### Given data
* * * * *
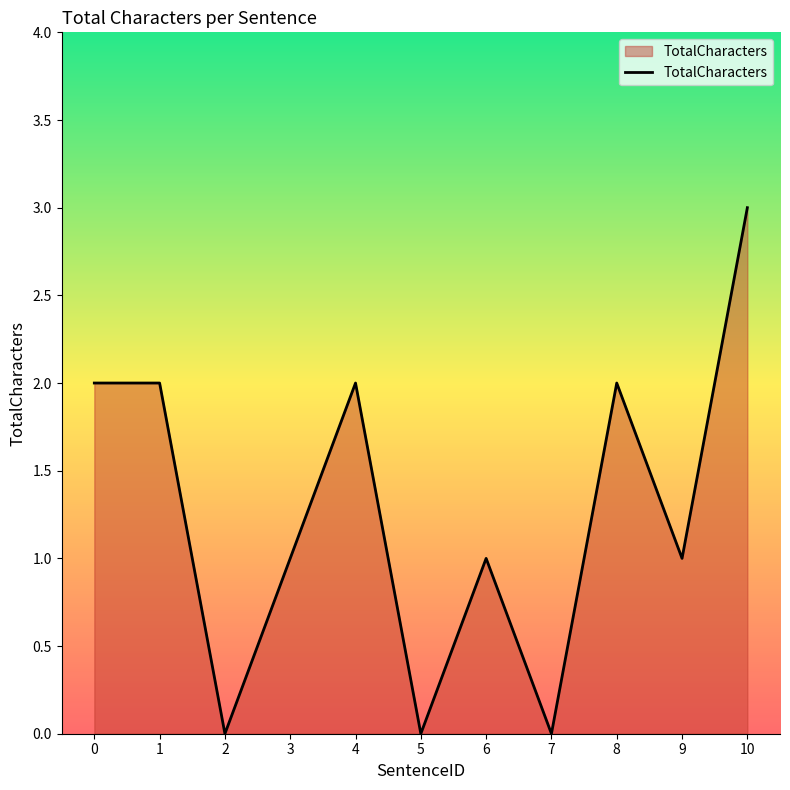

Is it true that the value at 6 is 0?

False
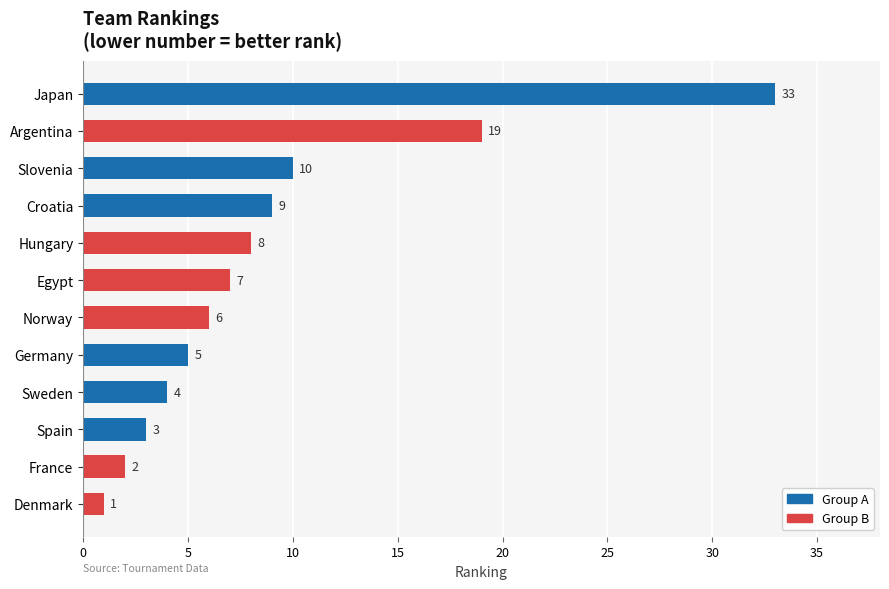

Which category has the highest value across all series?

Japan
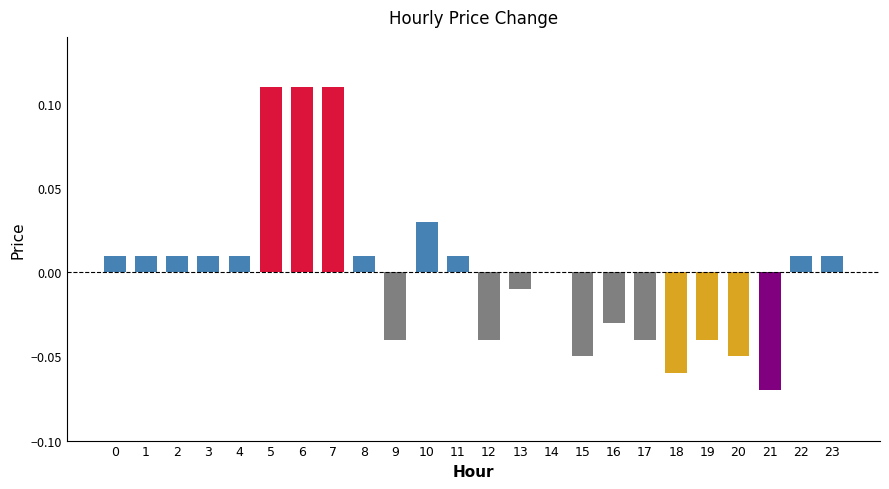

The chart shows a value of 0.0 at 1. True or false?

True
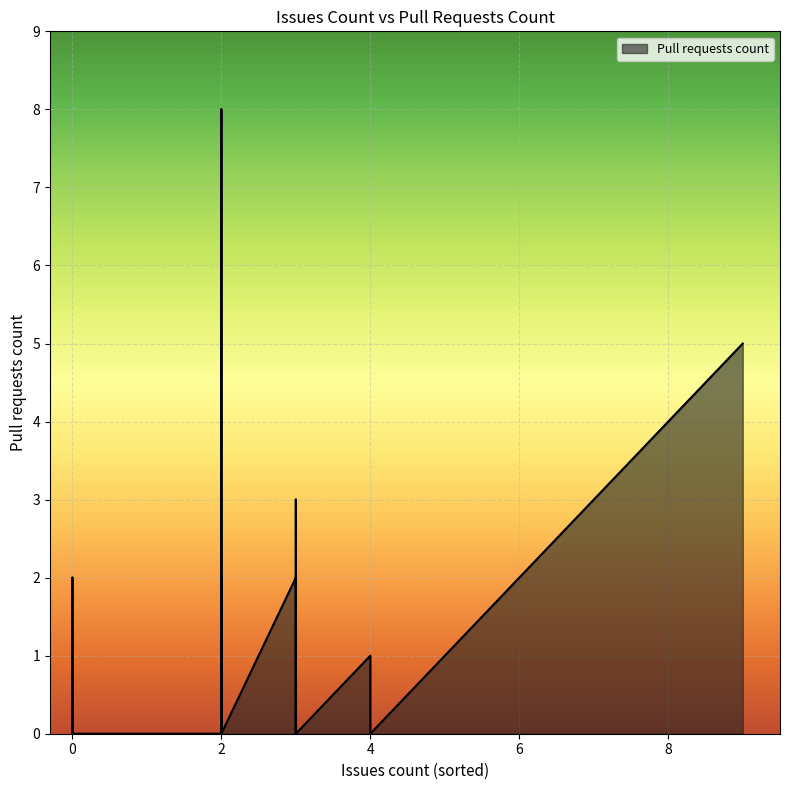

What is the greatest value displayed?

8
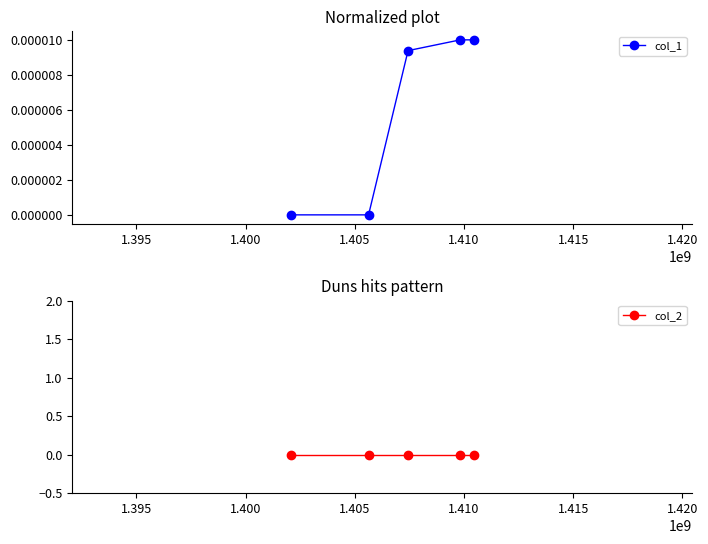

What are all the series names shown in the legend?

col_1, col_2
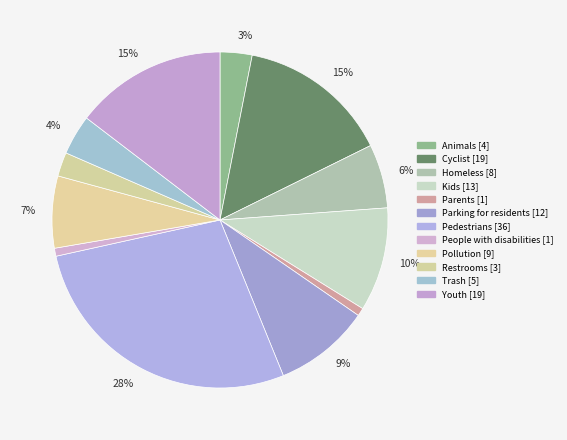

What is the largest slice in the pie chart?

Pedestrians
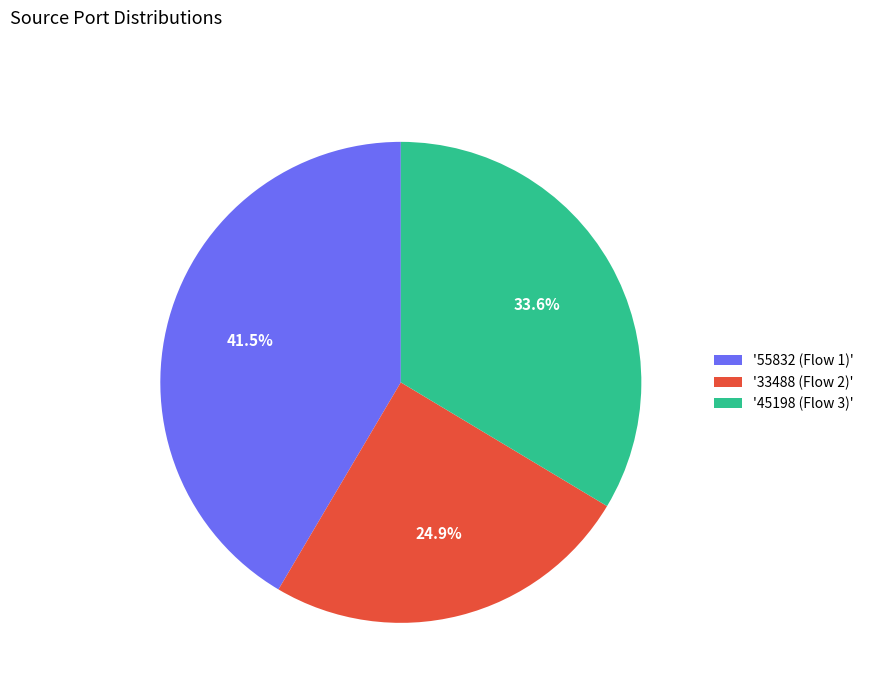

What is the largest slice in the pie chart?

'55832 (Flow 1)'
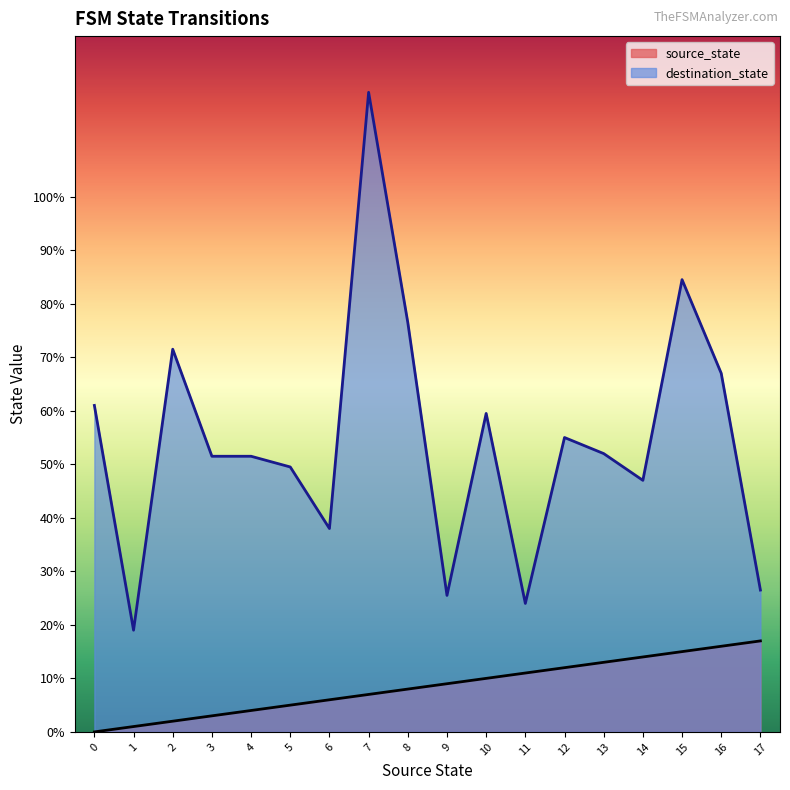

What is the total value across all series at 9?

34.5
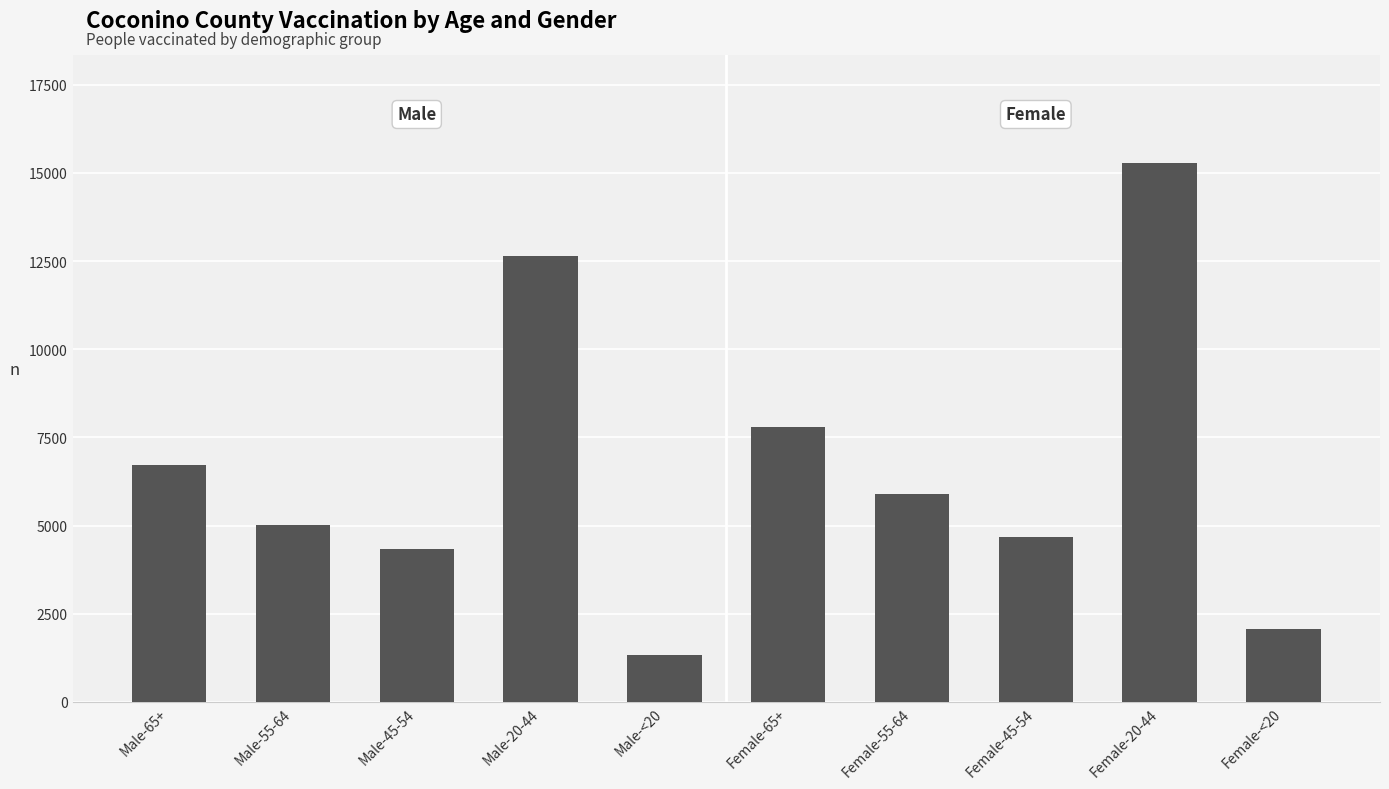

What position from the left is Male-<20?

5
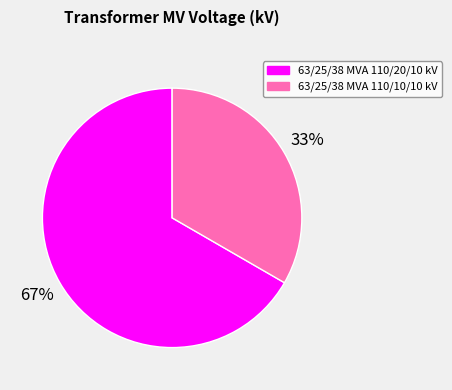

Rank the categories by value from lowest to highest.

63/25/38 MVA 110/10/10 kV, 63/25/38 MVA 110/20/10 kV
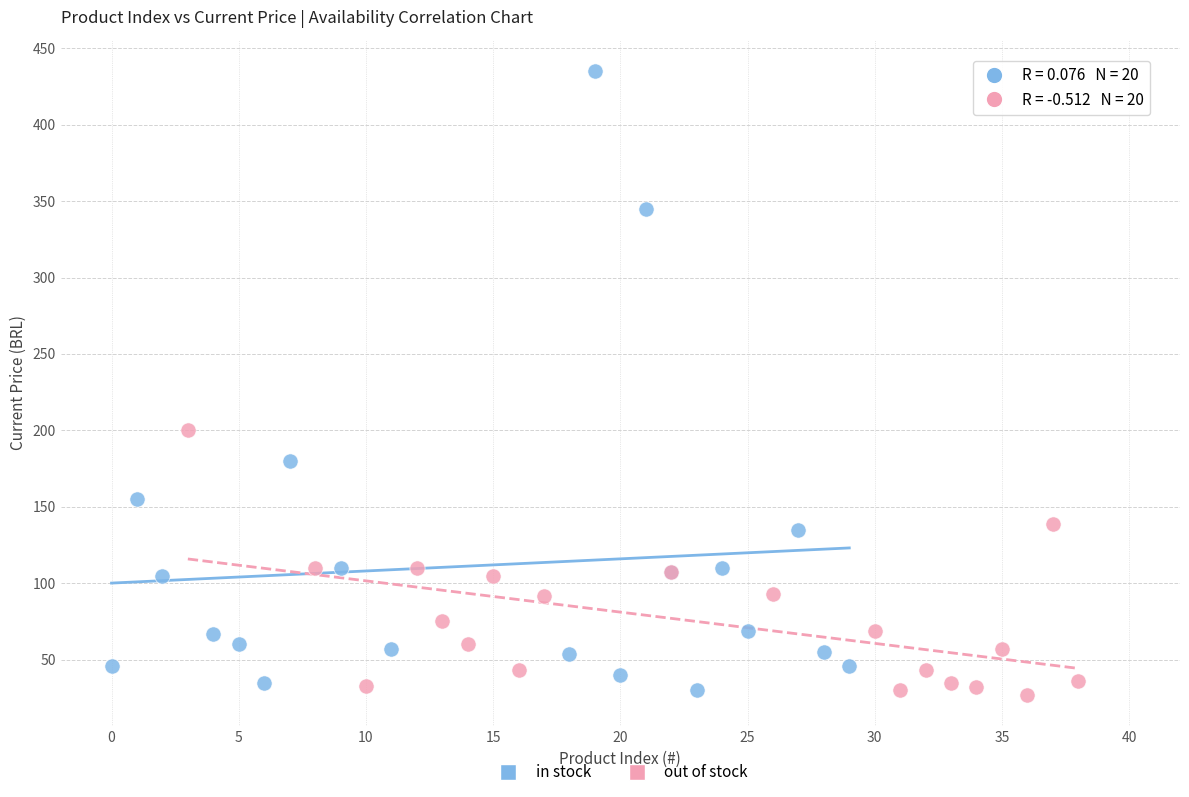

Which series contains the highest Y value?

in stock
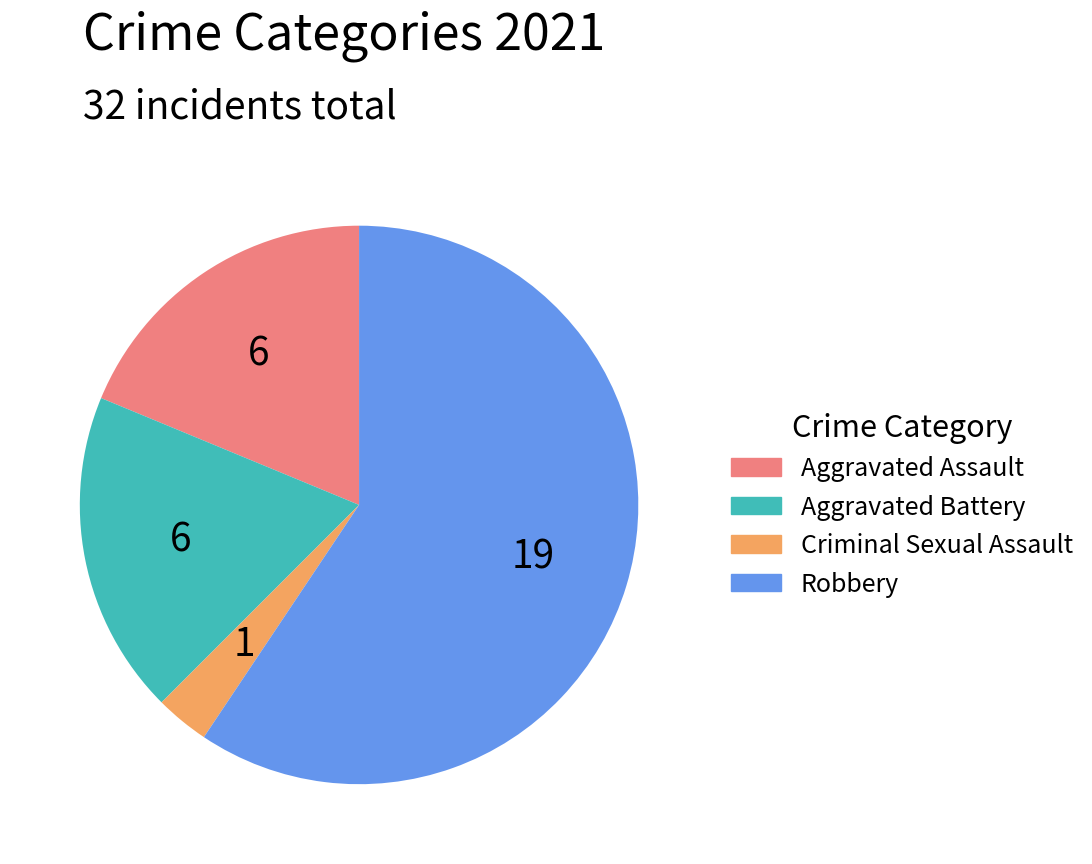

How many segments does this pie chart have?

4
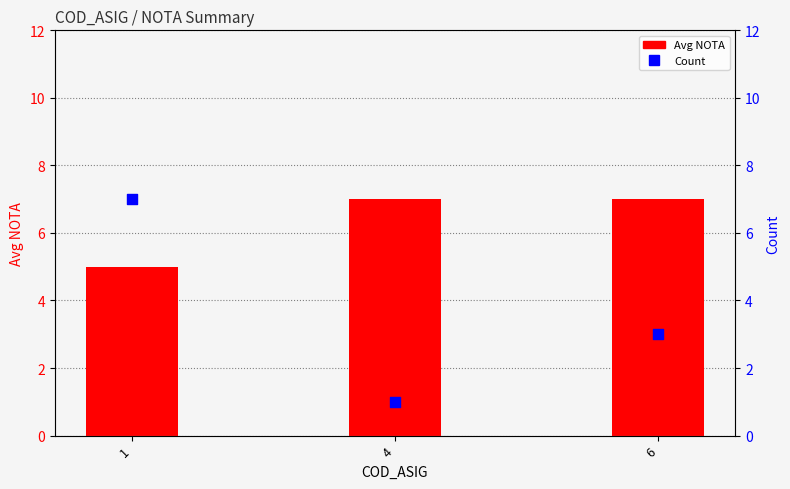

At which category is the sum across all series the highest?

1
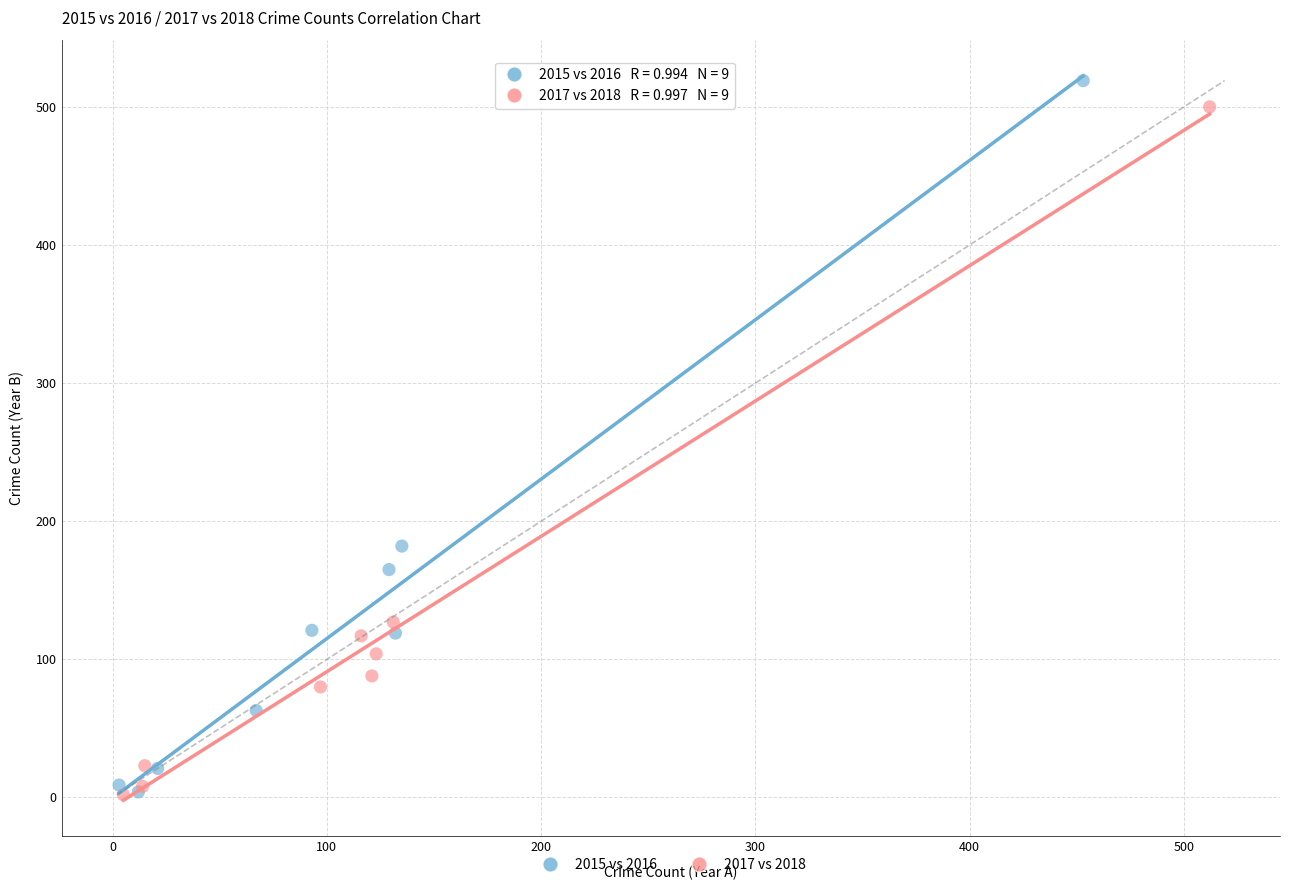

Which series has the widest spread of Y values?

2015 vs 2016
* * * * *
### Problem details
Reproduce the records above word for word, covering all of them, and leave the pictures out of your answer.

### Your response
Is it true that the value at 6 is 0?

False

Which category has the highest value across all series?

Japan

The chart shows a value of 0.0 at 1. True or false?

True

What is the greatest value displayed?

8

What are all the series names shown in the legend?

col_1, col_2

What is the largest slice in the pie chart?

Pedestrians

What is the largest slice in the pie chart?

'55832 (Flow 1)'

What is the total value across all series at 9?

34.5

What position from the left is Male-<20?

5

Rank the categories by value from lowest to highest.

63/25/38 MVA 110/10/10 kV, 63/25/38 MVA 110/20/10 kV

Which series contains the highest Y value?

in stock

How many segments does this pie chart have?

4

At which category is the sum across all series the highest?

1

Which series has the widest spread of Y values?

2015 vs 2016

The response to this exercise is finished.